Los Angeles moviegoers, it must be said, have their work cut out for them too. When friends and colleagues have written and called over the past few weeks expressing their dismay about the LACMA situation, a typical refrain has been: “How could something like this happen in L.A., of all places?” You know, Tinseltown. The nerve center of the entire worldwide film industry. To which my response has been: “How could it not?” What I mean is that while L.A. certainly doesn’t lack for a community of passionate, informed, dedicated film buffs who value the programming at LACMA and the city’s other specialized film venues, even the best of us have a tendency to take this cornucopia of cinematic offerings for granted in a way that audiences in other major cities don’t. It’s almost as if, this being the company town, we feel we have free license to embrace movies when we want to and ignore them whenever it’s convenient, certain that they will always be there. Oh, another world-famous auteur is doing a Q&A at the Egyptian tonight? Yawn, I’ll catch the next one.

Part of the reason Los Angeles seemed so appealing in my youth was its access to the best of everything -- movies, music, what have you. It's why I still love living here. But Scott's right -- to use a personal example, how many times have I missed a screening of Playtime figuring, "Eh, it'll come back again soon enough"? But that's the thing -- there is no guarantee. We are extraordinarily lucky to be filmgoers in this great city. And we should never take it for granted. And that means supporting the institutions we care about as much as we can.

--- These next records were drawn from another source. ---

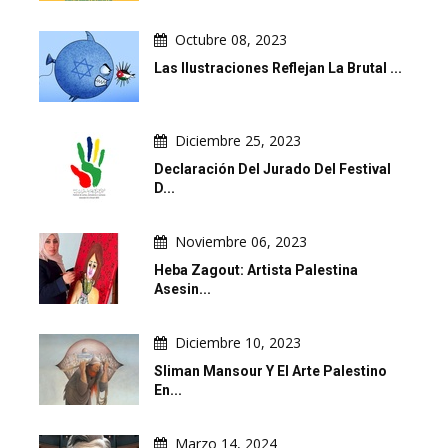
Octubre 08, 2023
Las Ilustraciones Reflejan La Brutal ...
Diciembre 25, 2023
Declaración Del Jurado Del Festival
D...
Noviembre 06, 2023
Heba Zagout: Artista Palestina
Asesin...
Diciembre 10, 2023
Sliman Mansour Y El Arte Palestino
En...
Marzo 14, 2024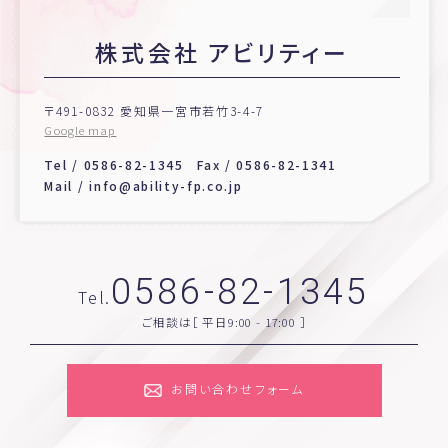
株式会社 アビリティー
〒491-0832 愛知県一宮市若竹3-4-7
Google map
Tel /
0586-82-1345
Fax / 0586-82-1341
Mail /
info@ability-fp.co.jp
0586-82-1345
Tel.
ご相談は［ 平日9:00 - 17:00 ］
お問い合わせフォーム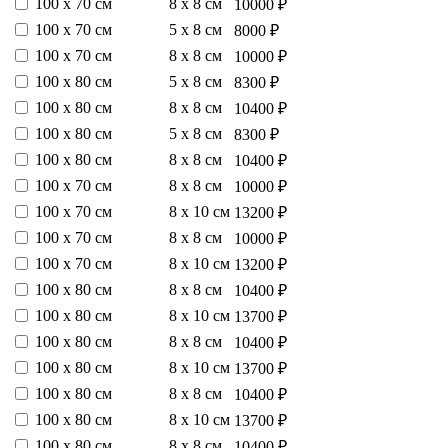
100 х 70 см
8 х 8 см
10000 ₽
100 х 70 см
5 х 8 см
8000 ₽
100 х 70 см
8 х 8 см
10000 ₽
100 х 80 см
5 х 8 см
8300 ₽
100 х 80 см
8 х 8 см
10400 ₽
100 х 80 см
5 х 8 см
8300 ₽
100 х 80 см
8 х 8 см
10400 ₽
100 х 70 см
8 х 8 см
10000 ₽
100 х 70 см
8 х 10 см
13200 ₽
100 х 70 см
8 х 8 см
10000 ₽
100 х 70 см
8 х 10 см
13200 ₽
100 х 80 см
8 х 8 см
10400 ₽
100 х 80 см
8 х 10 см
13700 ₽
100 х 80 см
8 х 8 см
10400 ₽
100 х 80 см
8 х 10 см
13700 ₽
100 х 80 см
8 х 8 см
10400 ₽
100 х 80 см
8 х 10 см
13700 ₽
100 х 80 см
8 х 8 см
10400 ₽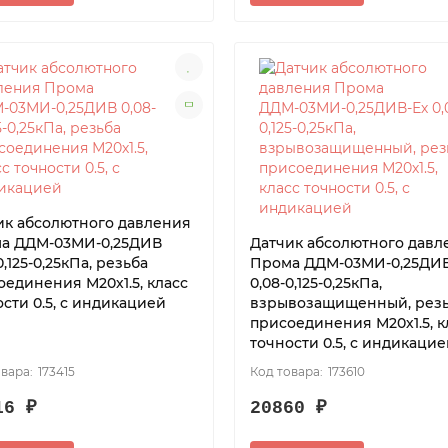
ик абсолютного давления
а ДДМ-03МИ-0,25ДИВ
Датчик абсолютного давл
0,125-0,25кПа, резьба
Прома ДДМ-03МИ-0,25ДИВ
оединения М20х1.5, класс
0,08-0,125-0,25кПа,
сти 0.5, с индикацией
взрывозащищенный, рез
присоединения М20х1.5, к
точности 0.5, с индикаци
173415
173610
16 ₽
20860 ₽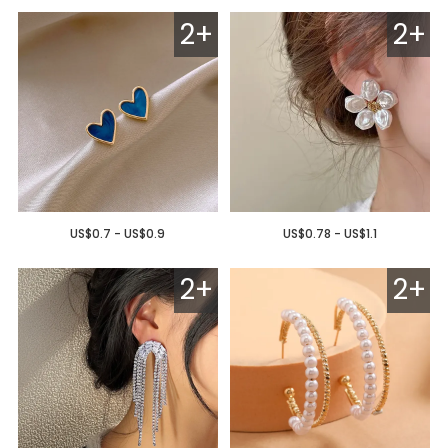
2+
2+
US$0.7 - US$0.9
US$0.78 - US$1.1
2+
2+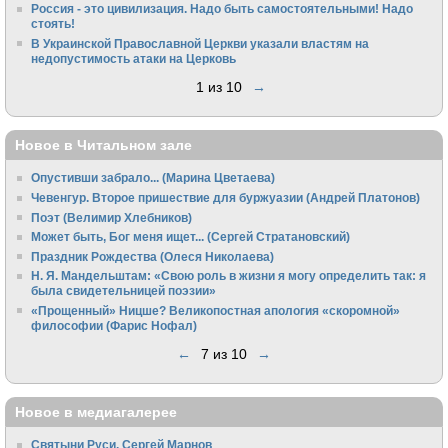
Россия - это цивилизация. Надо быть самостоятельными! Надо
стоять!
В Украинской Православной Церкви указали властям на
недопустимость атаки на Церковь
1 из 10
→
Новое в Читальном зале
Опустивши забрало... (Марина Цветаева)
Чевенгур. Второе пришествие для буржуазии (Андрей Платонов)
Поэт (Велимир Хлебников)
Может быть, Бог меня ищет... (Сергей Стратановский)
Праздник Рождества (Олеся Николаева)
Н. Я. Мандельштам: «Свою pоль в жизни я могу опpеделить так: я
была свидетельницей поэзии»
«Прощенный» Ницше? Великопостная апология «скоромной»
философии (Фарис Нофал)
←
7 из 10
→
Новое в медиагалерее
Святыни Руси. Сергей Марнов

Tuesday, September 01, 2009

thinking about the jim thome trade

Kevin Roderick of LA Observed is with me on the Dodgers' trade that brought in slugger Jim Thome. He tips his hand by titling his post "Dodgers trade for a DH":
Thome has played the field four times since leaving the National League in 2005, including not once this year or last. Tells you about his glove. So he give them a power left-handed bat off the bench and theoretically could fill in precariously for James Loney when offense takes precedence.
This decision seems to be built almost entirely on the possibility that the Dodgers will use him every game if they get to the World Series. But that's a long way off, isn't it? Is he really going to be happy just pinch-hitting in the interim?

For the record, I think the deal for pitcher Jon Garland makes more sense.